_Given request 1:_ Rewrite the book summary's passage starting with "Published on March" and going on through "as several commentaries.", putting "studies" in place of "commentaries".
_Given request 2:_ According to the book summary, whose book's thesis does this work build on, and what is that book called?
_Given request 3:_ List every book title mentioned in the book summary.
--- start Excerpt provided ---
CHANGED INTO HIS LIKENESS: A BIBLICAL THEOLOGY OF PERSONAL TRANSFORMATION, by J. Gary Millar

Published on March 16, 2023 by Eugene Ho

IVP Academic, 2021 | 287 pages

A Brief Book Summary from Books At a Glance

by Mark Baker

 

About the Author

J. Gary Millar serves as Principal of Queensland Theological College, Australia. He has written several other books such as Now Choose Life and Calling on the Name of the Lord as well as several commentaries. 

 

Overview

This book seeks to provide a biblical theology of change. The primary biblical concept of change is “transformation.” This book builds on the seminal thesis of David Peterson’s book, Possessed by God. Peterson rightly claimed that “sanctification language” has a “positional bias” in the New Testament. But “when it comes to the real-time change God makes through the gospel as, by the Spirit, we are united to Christ, the New Testament articulates a doctrine of transformation that is multi-faceted, extravagant and immeasurably rich” (172). This book seeks to articulate the way the Bible talks about that kind of real-time transformation.
--- end Excerpt provided ---
--- start Dataset ---
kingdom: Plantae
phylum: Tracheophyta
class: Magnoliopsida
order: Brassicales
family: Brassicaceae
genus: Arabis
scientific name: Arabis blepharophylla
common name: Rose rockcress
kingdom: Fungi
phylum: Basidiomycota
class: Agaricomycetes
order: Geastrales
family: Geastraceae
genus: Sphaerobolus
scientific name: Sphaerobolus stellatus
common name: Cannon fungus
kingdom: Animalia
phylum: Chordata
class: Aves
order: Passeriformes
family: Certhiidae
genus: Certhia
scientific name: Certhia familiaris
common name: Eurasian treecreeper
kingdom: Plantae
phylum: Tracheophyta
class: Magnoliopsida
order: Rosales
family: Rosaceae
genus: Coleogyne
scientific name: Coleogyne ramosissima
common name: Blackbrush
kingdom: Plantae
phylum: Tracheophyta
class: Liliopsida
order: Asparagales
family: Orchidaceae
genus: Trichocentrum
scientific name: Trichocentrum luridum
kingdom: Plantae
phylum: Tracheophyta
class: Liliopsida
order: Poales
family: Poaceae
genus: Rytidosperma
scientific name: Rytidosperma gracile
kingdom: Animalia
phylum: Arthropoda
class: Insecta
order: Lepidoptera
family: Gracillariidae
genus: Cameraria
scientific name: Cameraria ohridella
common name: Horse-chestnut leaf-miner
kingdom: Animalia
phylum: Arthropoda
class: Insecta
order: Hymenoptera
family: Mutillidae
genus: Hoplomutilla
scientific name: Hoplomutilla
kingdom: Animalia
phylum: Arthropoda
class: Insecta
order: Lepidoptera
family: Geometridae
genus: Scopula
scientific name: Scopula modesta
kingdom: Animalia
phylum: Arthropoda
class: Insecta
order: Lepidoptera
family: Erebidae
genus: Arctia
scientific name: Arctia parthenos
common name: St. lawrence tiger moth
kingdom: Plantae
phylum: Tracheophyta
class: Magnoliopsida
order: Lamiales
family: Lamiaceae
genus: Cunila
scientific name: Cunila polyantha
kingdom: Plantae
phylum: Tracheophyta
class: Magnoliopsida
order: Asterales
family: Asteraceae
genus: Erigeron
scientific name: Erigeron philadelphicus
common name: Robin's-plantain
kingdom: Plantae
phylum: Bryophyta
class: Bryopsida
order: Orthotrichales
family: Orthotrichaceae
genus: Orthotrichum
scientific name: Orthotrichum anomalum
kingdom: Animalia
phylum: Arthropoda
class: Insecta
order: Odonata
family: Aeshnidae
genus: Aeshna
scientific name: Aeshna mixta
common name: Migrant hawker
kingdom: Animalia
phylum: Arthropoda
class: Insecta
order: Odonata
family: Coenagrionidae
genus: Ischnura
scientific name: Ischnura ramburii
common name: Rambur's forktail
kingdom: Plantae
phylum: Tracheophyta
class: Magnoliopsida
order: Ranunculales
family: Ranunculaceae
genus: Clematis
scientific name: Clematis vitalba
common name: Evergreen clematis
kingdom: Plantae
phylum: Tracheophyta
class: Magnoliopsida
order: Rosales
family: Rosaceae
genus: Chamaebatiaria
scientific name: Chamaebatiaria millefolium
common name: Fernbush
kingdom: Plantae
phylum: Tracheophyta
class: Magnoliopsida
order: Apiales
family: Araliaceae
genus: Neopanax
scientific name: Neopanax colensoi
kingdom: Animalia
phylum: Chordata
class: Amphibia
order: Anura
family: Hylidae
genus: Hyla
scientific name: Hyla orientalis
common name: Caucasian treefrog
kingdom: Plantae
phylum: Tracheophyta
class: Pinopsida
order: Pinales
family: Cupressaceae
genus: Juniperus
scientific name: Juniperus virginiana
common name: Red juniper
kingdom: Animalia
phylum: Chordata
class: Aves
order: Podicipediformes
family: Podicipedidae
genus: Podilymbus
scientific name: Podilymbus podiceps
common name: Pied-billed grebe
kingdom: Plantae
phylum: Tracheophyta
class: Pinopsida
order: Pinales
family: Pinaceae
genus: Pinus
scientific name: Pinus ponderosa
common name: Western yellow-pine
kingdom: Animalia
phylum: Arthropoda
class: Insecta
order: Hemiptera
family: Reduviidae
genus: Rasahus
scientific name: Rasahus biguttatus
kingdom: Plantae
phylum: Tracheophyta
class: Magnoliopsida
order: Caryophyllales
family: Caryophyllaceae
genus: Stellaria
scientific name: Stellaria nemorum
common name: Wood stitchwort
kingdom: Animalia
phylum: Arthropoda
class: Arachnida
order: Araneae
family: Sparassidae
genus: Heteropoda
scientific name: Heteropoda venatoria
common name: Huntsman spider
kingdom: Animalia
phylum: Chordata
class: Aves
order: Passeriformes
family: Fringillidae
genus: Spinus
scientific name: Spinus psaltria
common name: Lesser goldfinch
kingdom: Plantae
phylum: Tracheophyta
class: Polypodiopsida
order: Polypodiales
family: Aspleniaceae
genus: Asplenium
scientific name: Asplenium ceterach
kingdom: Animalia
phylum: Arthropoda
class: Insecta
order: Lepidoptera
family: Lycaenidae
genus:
--- end Dataset ---
_Solution 1:_
Published on March 16, 2023 by Eugene Ho

IVP Academic, 2021 | 287 pages

A Brief Book Summary from Books At a Glance

by Mark Baker

 

About the Author

J. Gary Millar serves as Principal of Queensland Theological College, Australia. He has written several other books such as Now Choose Life and Calling on the Name of the Lord as well as several studies.

_Solution 2:_ It builds on David Peterson's book, Possessed by God.

_Solution 3:_
Changed into His Likeness: A Biblical Theology of Personal Transformation
Now Choose Life
Calling on the Name of the Lord
Possessed by God